I work with ordinary people who create extraordinary things to adapt to change quickly. My work is then to analyse that to share with the UNDP network and government counterparts for better decision making.
Solutions mapping is like pointillism. A series of dots may not make much sense but when it begins to connect and harmonise, you step back and see a picture. An example of that was during Covid-19 and how micro enterprises were forced to figure out ways to continue work under limitations of social and safe distancing. Observing a pattern of cashless solutions and connecting these with similar solutions both in Sudan, regionally and across the globe underlined the need but also an accelerated shift to a cashless economy as result of this new normal.
What was the most impactful project you worked on in the past year?
One of the ways to support a thriving local innovation ecosystem is one that facilitates this very ecosystem to see itself and its diverse and often unusual stakeholders.
If I were to liken the current ecosystem in Sudan, I would describe it as a map of islands with few bridges in between. When you start to ‘see’ solutions, as a mapper, you can see in all the ways they connect, align and interlink in this bigger and collective effort to create impact.
Everywhere I go, I cannot stop emphasising the ripple effect of the Solutions Fair held in early 2020. Whereby for the first time, stakeholders from different groups spanning academia, private and public sectors where in the same giant hall as Giulio Quaggiotto, Head the UNDP Strategic Innovations Unit has coined, the development mutants.
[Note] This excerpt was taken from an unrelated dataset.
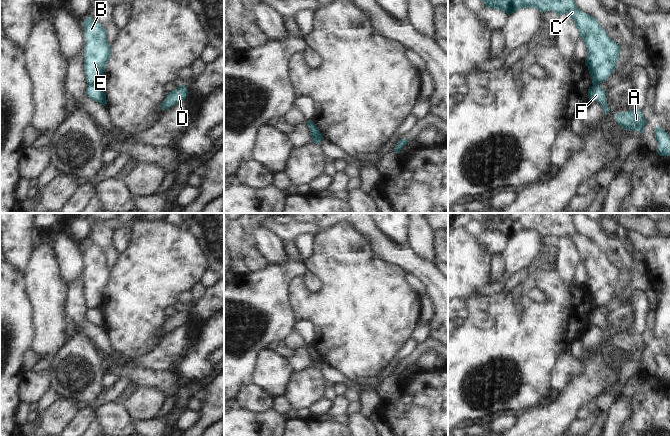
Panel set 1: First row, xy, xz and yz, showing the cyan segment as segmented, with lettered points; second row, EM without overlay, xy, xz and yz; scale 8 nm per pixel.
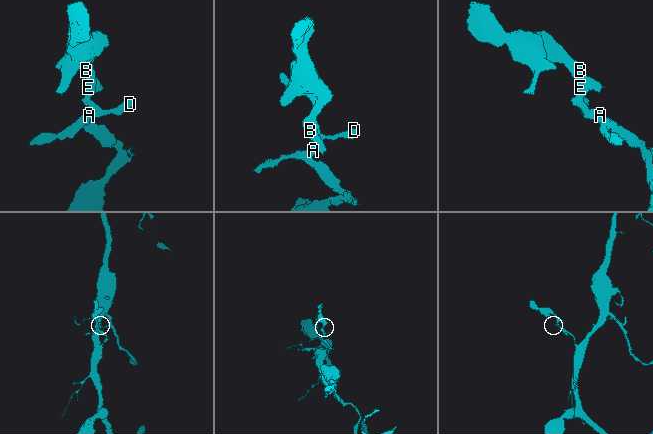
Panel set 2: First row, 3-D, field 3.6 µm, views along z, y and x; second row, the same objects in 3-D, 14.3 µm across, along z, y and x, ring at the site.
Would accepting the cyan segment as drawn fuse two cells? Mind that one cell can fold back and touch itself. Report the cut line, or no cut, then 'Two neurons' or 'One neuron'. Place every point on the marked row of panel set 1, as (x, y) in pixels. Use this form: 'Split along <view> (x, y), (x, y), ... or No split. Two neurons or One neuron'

A social experiment of sorts, of what takes place when the traditional development actors meet the unusual and unexpected.
The organic connections, knowledge sharing and diffusion that begin to form from which a community of solution holders emerged. With the first Covid-19 case reported in March and subsequent lockdown, it was this very community network that I was able to tap into to understand how they were responding, pivoting with Covid-19. The socio-economic impact but also the incredible resilience to reconfigure and do things differently under this immense and limiting challenge. How this network was connecting, working and collaborating with other networks. From university labs shifting to production of hand-sanitizers for students to distribute for free in the urban centres, to a social enterprise supporting highly affected street tailors into an organised collective to mass produce re-usable masks. The power of connections and compound impact that bridge the usual with the unusual.
What are some innovations from the pandemic that have caught your eye?
Indigenous Sound Bites. This completely grassroot effort was carried out by Dr. Hiba Abdelrahim of Sudan Unity Networking who first noticed the glaring gap in inclusive Covid-19 communication available in local and indigenous languages. She started to reach out to a network of Sudanese polyglots on Facebook to record sound bites of Covid-19 WHO guidelines and safety precautions. Through networks and network of networks on social media from Telegram, Whatsapp, Youtube, a collective distribution approach was used to share and reshare these sound bites to ensure this reaches volunteers on the ground in rural and hard to reach areas to share this vital and critical health information.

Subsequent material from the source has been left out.